Figure understanding tasks
╔══

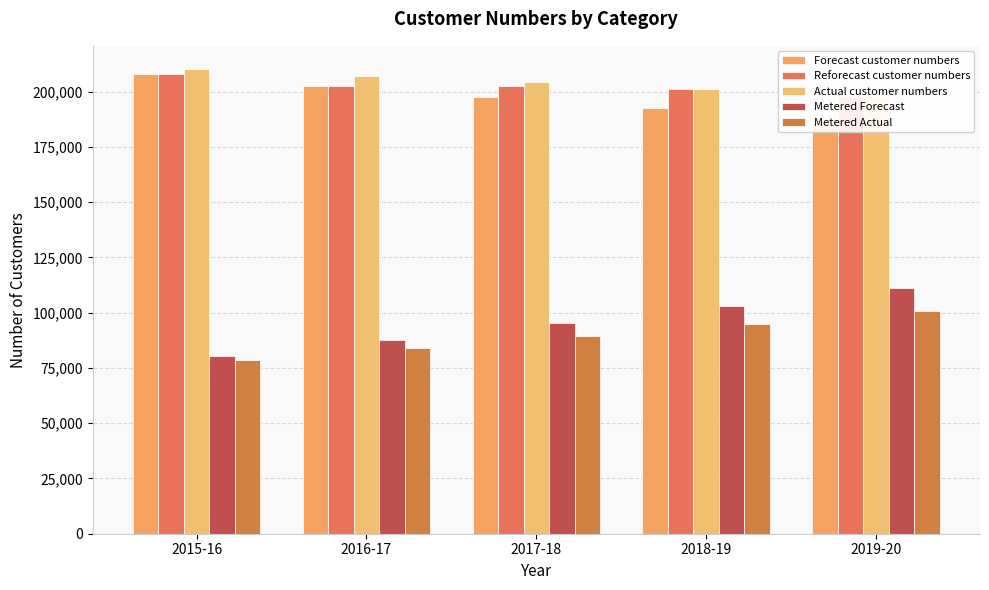

Which series has the largest range (max minus min)?

Metered Forecast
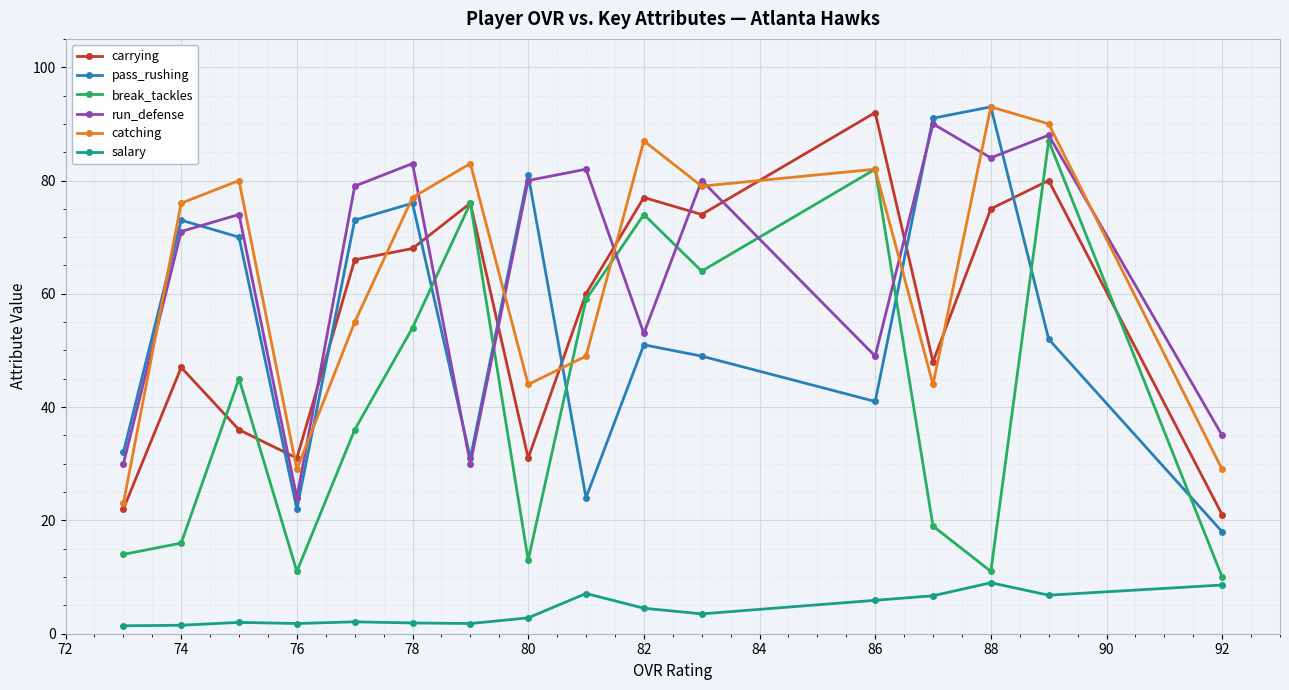

What is the greatest value displayed?

93.0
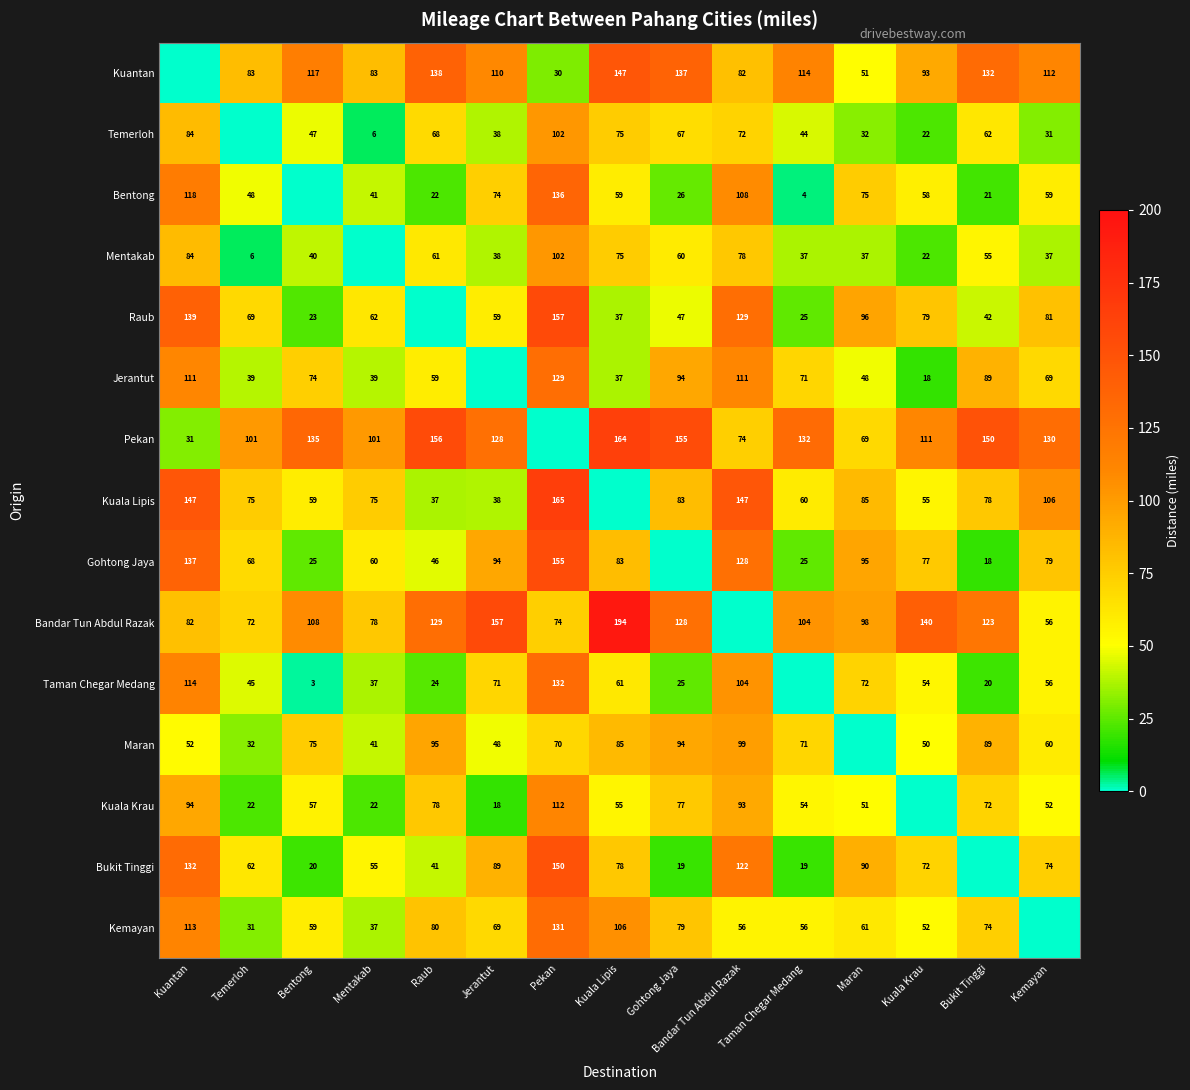

At which category is the sum across all series the highest?

Pekan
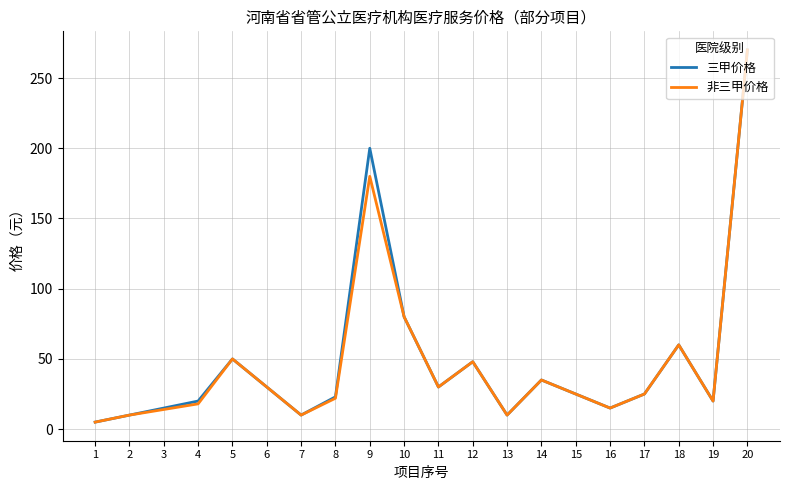

Is the value of 非三甲价格 at 2 greater than the value of 三甲价格 at 15?

No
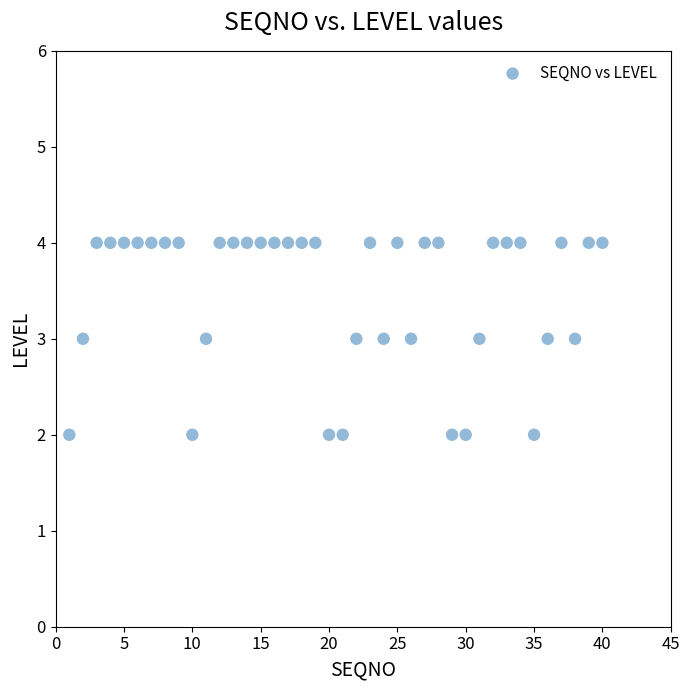

What is the range of X values (max minus min)?

39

╚══

* What this task involves: Rewrite the listing above, replacing "range" with "spread" everywhere and keeping everything else unchanged. Omit the pictures from your version.

* Output of the exercise:
Which series has the largest spread (max minus min)?

Metered Forecast

What is the greatest value displayed?

93.0

At which category is the sum across all series the highest?

Pekan

Is the value of 非三甲价格 at 2 greater than the value of 三甲价格 at 15?

No

What is the spread of X values (max minus min)?

39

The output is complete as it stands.